# DATA SHOWN:
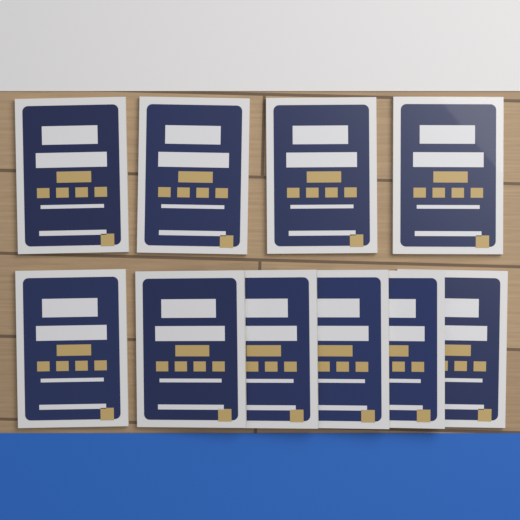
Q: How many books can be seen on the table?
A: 10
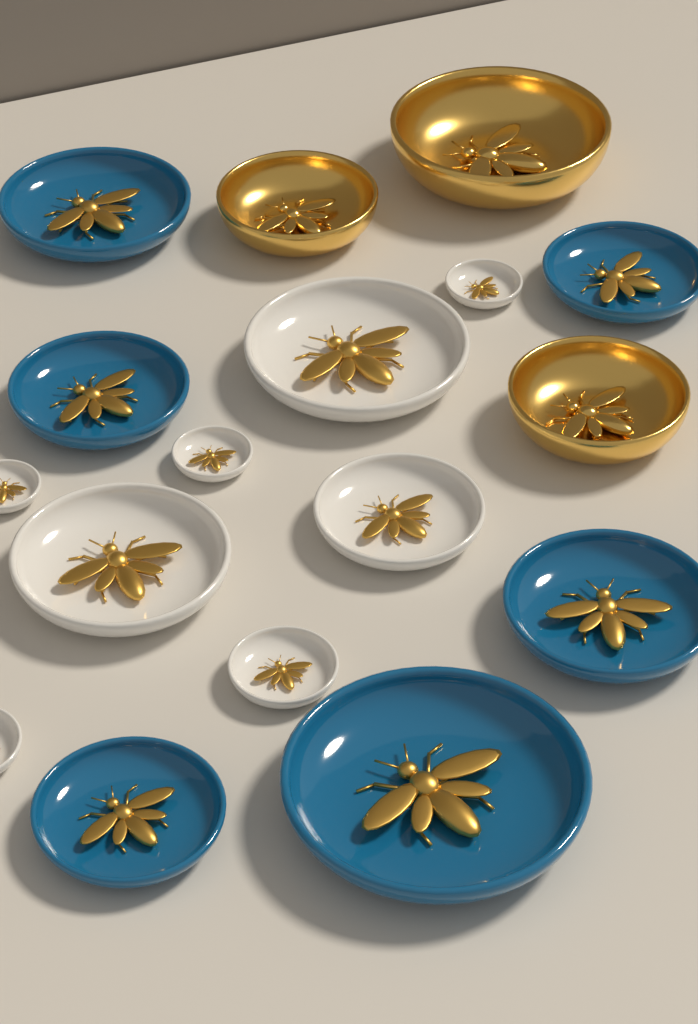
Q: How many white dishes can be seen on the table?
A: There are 8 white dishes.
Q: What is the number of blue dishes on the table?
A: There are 6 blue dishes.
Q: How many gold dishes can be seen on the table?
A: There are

# JOB:
Copy out all of the rows above without the pictures, replacing every "dishes" with "plates" and leaving everything else as it is.

# ANSWER FOR THE TASK:
Q: How many books can be seen on the table?
A: 10
Q: How many white plates can be seen on the table?
A: There are 8 white plates.
Q: What is the number of blue plates on the table?
A: There are 6 blue plates.
Q: How many gold plates can be seen on the table?
A: There are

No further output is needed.